ChchchChanges

11:30 PM Jmo 0 Comments

These past three weeks I've had a lot of time on my hands. And I'll admit it. I definitely didn't use it to its full potential. I filled it with a lot of "shoulds" and not too many "dids". I planned on studying Korean, going to Seoul for a day by myself, making more art than my apartment could hold, and  pushing my body into that ever-torturous realm of "exercising". I was going to treat these past couple weeks as my own sort of New Year. A time to look forward and accept the changes that have been presented before me. And I do still plan to meet them head on. It's just taken me a hiccup or two to accept and adjust. I would be lying if I said I didn't spend a couple days lying in bed staring at the ceiling. A few changes in my life may have brought on a slight bought of...depression(?) Maybe that's too strong of a word... *flips through thesaurus* Nope. That works.

But! I've always prided myself on being able to adapt easily. I'm pretty go with the flow. Move on. That's one personality trait I am proud of. I rarely stick my feet in the mud; unwilling and too stubborn to budge. But the most immediate past has led me to question my neutral tendencies. Maybe it's my old age. What is worth holding on to? What is worth letting go of? What am I willing to sacrifice to make that happen? What am I personally willing to sacrifice? When is it time to stick my feet in the mud? Now?
(Sorry for the gushy, self-reflective, questions that most would roll their eyes at and scoff, "How vague, Jessica." But hey, it's my blog.) I've just had a lot to think about lately. A lot of decisions to make. A lot of exciting decisions actually!
Enough with being ominous: I'm happy to say that I have chosen to re-sign my contract.

After what was a shorter debate in my mind than originally imagined, I've decided to stay. I honestly came here with the mindset of only being here for the duration of the contract. I thought after this I'd be ready to move on and jump right back into the academic world as a student rather than a teacher. Obviously the subjects and school cultures are vastly different here. Obviously, I'm not applying my degree. My BFA. I actually can't draw more than three parallels between my academic life now versus my academic studio practice: 1) I'm in a school. 2) There are students. 3) We use pencils. That's about it. Everything else is different and I realize that I'm definitely entertaining this "limbo" phase. But, after 6 months, I'm finally beginning to realize that I can have it all. And I don't have to feel bad about it. I'm going to grad school. There's absolutely no doubt in my mind. But life's too good here right now. I'm young and I have opportunities and freedoms here to live a little before settling down. The way I've been explaining it to people is that if I have the chance to live another year of my life like this, why pass it up? It's only a year. Grad school will be there for me when I come back. And my artwork can only grow from my experiences here. As long as I push myself to get back to it -which I currently am.
If it sounds like I'm trying to convince myself just as much as I am trying to convince you, that may not be too far from the truth. It's scary. I get the same knot in my stomach as I did the night I was packing to move here. Is it really the right decision? But then I think back to all the moments that I've jumped in feet first only to remember that I know how to swim. Big risks seem to pay off for me. What's another year of my life at 24 anyhow? Oh right. That'd make me 25. But for as much as I fret and worry and complain, I do love it here. And I have a feeling that Korea will love my 25 year old self back just as much.
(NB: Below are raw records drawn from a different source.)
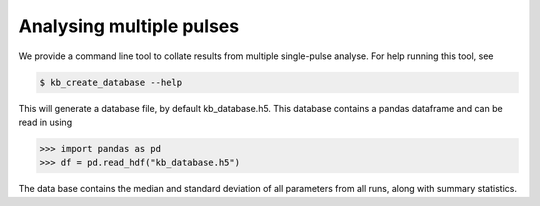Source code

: Analysing multiple pulses
=========================

We provide a command line tool to collate results from multiple single-pulse
analyse. For help running this tool, see

.. code-block:: console

   $ kb_create_database --help

This will generate a database file, by default kb_database.h5. This database
contains a pandas dataframe and can be read in using

.. code-block:: python

   >>> import pandas as pd
   >>> df = pd.read_hdf("kb_database.h5")

The data base contains the median and standard deviation of all parameters from
all runs, along with summary statistics.

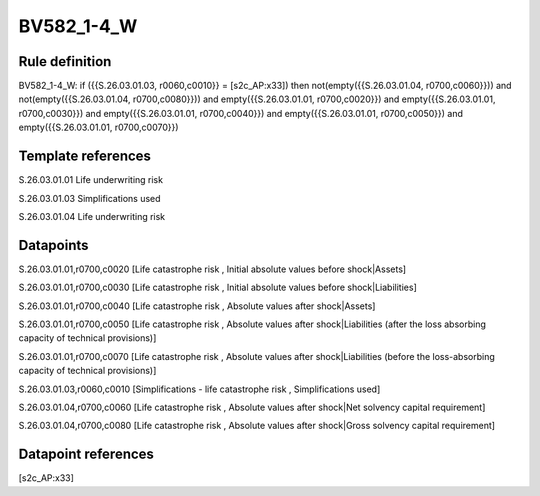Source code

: ===========
BV582_1-4_W
===========

Rule definition
---------------

BV582_1-4_W: if ({{S.26.03.01.03, r0060,c0010}} = [s2c_AP:x33]) then not(empty({{S.26.03.01.04, r0700,c0060}})) and not(empty({{S.26.03.01.04, r0700,c0080}})) and empty({{S.26.03.01.01, r0700,c0020}}) and empty({{S.26.03.01.01, r0700,c0030}}) and empty({{S.26.03.01.01, r0700,c0040}}) and empty({{S.26.03.01.01, r0700,c0050}}) and empty({{S.26.03.01.01, r0700,c0070}})


Template references
-------------------

S.26.03.01.01 Life underwriting risk

S.26.03.01.03 Simplifications used

S.26.03.01.04 Life underwriting risk


Datapoints
----------

S.26.03.01.01,r0700,c0020 [Life catastrophe risk , Initial absolute values before shock|Assets]

S.26.03.01.01,r0700,c0030 [Life catastrophe risk , Initial absolute values before shock|Liabilities]

S.26.03.01.01,r0700,c0040 [Life catastrophe risk , Absolute values after shock|Assets]

S.26.03.01.01,r0700,c0050 [Life catastrophe risk , Absolute values after shock|Liabilities (after the loss absorbing capacity of technical provisions)]

S.26.03.01.01,r0700,c0070 [Life catastrophe risk , Absolute values after shock|Liabilities (before the loss-absorbing capacity of technical provisions)]

S.26.03.01.03,r0060,c0010 [Simplifications - life catastrophe risk , Simplifications used]

S.26.03.01.04,r0700,c0060 [Life catastrophe risk , Absolute values after shock|Net solvency capital requirement]

S.26.03.01.04,r0700,c0080 [Life catastrophe risk , Absolute values after shock|Gross solvency capital requirement]



Datapoint references
--------------------

[s2c_AP:x33]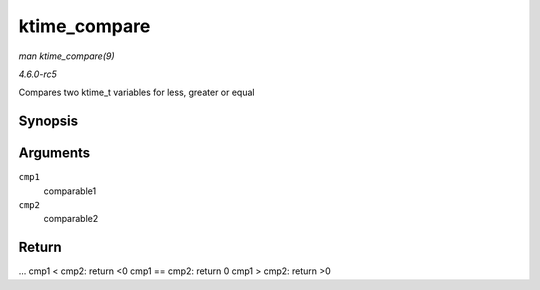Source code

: .. -*- coding: utf-8; mode: rst -*-

.. _API-ktime-compare:

=============
ktime_compare
=============

*man ktime_compare(9)*

*4.6.0-rc5*

Compares two ktime_t variables for less, greater or equal


Synopsis
========

.. c:function:: int ktime_compare( const ktime_t cmp1, const ktime_t cmp2 )

Arguments
=========

``cmp1``
    comparable1

``cmp2``
    comparable2


Return
======

... cmp1 < cmp2: return <0 cmp1 == cmp2: return 0 cmp1 > cmp2: return >0


.. ------------------------------------------------------------------------------
.. This file was automatically converted from DocBook-XML with the dbxml
.. library (https://github.com/return42/sphkerneldoc). The origin XML comes
.. from the linux kernel, refer to:
..
.. * https://github.com/torvalds/linux/tree/master/Documentation/DocBook
.. ------------------------------------------------------------------------------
Speaking of changes... last week I went into school for a teacher's meeting only to find out that two of my co-teachers have officially been changed. I was aware of one possible change, but one snuck up on me. Paired together...that makes me one sad waygook. I'll definitely miss working with them, and saying goodbye at the teacher's dinner that followed was no picnic. Yes they're staying in the building but like I said: school culture here is different. I probably wont eat lunch with them again. Or sit next to them on our outings for that matter. But! They assured me that we will get together soon for lunch or dinner in the near future. I look forward to that. My new coteachers seem great though. I look forward to getting to know them as well. They're both very dainty and sweet. One seems friendly and the other more authoritative and stern. But that's good. They're taking over the 5th and 6th grade classes. They need a little sternness...

The weather is also changing! Saturday is supposed to be 70 degrees! I can't be more excited. Well, maybe I could....I guess I'd be more excited if I wasn't carrying around this inner tube around my waist. Summer clothes are my nemesis at the moment. It's a love hate relationship. We are currently in counseling.

My apartment is looking more "homey" and less dorm-room chic. I've put up my paintings from Cambodia, swapped out some photos, and I'm beginning to turn the little corner by my window into a studio space. (Another reason why I'm staying: I have my own apartment, on the 16th floor, in the downtown of a major city. Not bad.)


Spring is coming. It's a new semester. People have told me that I seem happier than I've been in a while. Change is good. The things that have stayed constant are good too. I've been fortunate enough to surround myself with lovely people...and, enough soju to turn those that aren't into lovely people. (Just kidding.) Cheers!